Sexual healing in India still has a long way to go

The hypocrisy of Indian masculinity is alive and well reaffirming that the majority still feel that sexual crimes are caused due to women’s revealing clothes states a new national survey.
Nearly 60 per cent men in the survey say they fantasize about women in revealing clothes, yet 36 per cent blame revealing clothes for the increasing cases of rape, the survey by the India Today group said.
The results of the survey were released just as Time magazine listed "India's Rape Epidemic", about the nationwide uproar over a number of rape incidents, especially following a shocking gang rape in Delhi, as one of the top world news story of 2013.
Mass protests at the time over the shocking gang rape of a woman in a bus in Delhi at the end of 2012, the influential US news magazine noted "demanded greater protection for women and swift justice.
"The trial and sentencing of the culprits-four were given the death penalty-of the six suspects lasted through September," it recalled.
"Subsequent incidents, including the rape of another 23-year-old girl in Mumbai, also drew widespread attention nationally and abroad, and the uproar has shone a necessary spotlight on India's notoriously patriarchal society."
But little has changed despite the outcries that shook the South Asian nation this year.
Of the 1,999 surveyed by India Today across 19 cities, a staggering 36.3% feel that a woman’s revealing clothes are to blame for rape.  Only 4.6% felt that male chauvinism was to blame for rape. According to the survey the reasons for rape were:
36.3% – revealing clothes
33.3% – perverted mind
21.8% – lack of stringent laws
4.6% – male chauvinism
2.2% – women education
Marital rape too didn’t seem wrong to the respondents with a staggering 79.3% men claiming it was their right to have sex with their wives. Of them, 48.1% admitted to insisting on intercourse irrespective of their wives’ mood and 13% claimed they did this quite often.
India is also a no land for pre-marital sex
Around 74.3% women expected the men to be married to be virgins, while 77.4% men expect their wives to have ‘saved themselves’ for marriage.  76.1% men claimed that they would never marry a woman who had premarital sex, while 44.8% of the total respondents claimed that ‘premarital sex’ was ‘wrong’. 

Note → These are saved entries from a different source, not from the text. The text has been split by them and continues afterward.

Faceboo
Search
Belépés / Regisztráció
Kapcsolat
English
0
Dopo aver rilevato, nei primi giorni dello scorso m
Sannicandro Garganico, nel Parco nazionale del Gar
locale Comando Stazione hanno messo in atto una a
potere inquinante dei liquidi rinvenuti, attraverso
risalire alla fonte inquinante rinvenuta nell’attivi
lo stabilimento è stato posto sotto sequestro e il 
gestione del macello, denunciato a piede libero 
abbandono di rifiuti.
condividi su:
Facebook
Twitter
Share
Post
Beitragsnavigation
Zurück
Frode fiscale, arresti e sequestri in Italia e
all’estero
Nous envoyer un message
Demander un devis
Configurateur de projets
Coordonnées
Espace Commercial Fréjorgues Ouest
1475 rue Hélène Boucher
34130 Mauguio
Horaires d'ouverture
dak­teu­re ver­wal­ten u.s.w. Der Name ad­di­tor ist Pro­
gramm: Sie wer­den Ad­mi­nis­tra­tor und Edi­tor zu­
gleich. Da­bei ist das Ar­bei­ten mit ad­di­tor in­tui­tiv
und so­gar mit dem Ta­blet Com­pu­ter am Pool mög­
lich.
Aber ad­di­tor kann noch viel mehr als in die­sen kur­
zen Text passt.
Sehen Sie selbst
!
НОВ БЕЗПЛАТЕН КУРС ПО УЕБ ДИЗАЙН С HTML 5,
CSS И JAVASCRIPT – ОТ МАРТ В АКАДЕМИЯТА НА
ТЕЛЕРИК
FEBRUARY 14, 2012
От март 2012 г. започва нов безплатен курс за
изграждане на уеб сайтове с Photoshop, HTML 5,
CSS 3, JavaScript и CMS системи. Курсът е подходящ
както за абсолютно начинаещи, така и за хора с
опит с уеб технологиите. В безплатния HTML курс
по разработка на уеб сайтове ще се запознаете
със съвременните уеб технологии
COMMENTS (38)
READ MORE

The survey also brings into question the common perception that education is the panacea for all of India's ills, with results showing that the belief that revealing clothes invited rape was stronger among people who had completed higher levels of formal education. Around 45 per cent of people with post-graduate degrees in professional fields were found to hold this opinion, as opposed to 35 per cent among Class XII pass-outs.
Paired with findings suggesting a more adventurous attitude to sex - 28 per cent of the female respondents admitted to masturbating as compared to 9 per cent in 2003, when the first India Today sex survey was conducted - the survey puts the verdict clearly on the wall. Indians have a long way to go before women are allowed a say over their bodies and sex shorn of the stigma.
Aroon Pune, India Today Editor-in-Chief wrote; 
“ Undoubtedly, in recent times, the place of sex in our social and cultural landscape has changed dramatically. It has become more pervasive. Bollywood is a fair reflection of our changing sexual mores. For example, Bollywood's leading lady Kareena Kapoor now gyrates to the song 'Tooh' and an entire family dances to it at a wedding, replicating her steps. Grand Masti, a film brimming with sexual innuendos, makes millions at the box office. Kissing on screen no longer creates a flutter. Actor Hrithik Roshan goes to a comedy show to promote his film and the women in the audience clamour for his shirtless body. Sexually explicit lyrics make a Punjabi rapper a national sensation.
But even in the middle of this sexual revolution, some things never change-principal among them the hypocrisy of Indian masculinity.”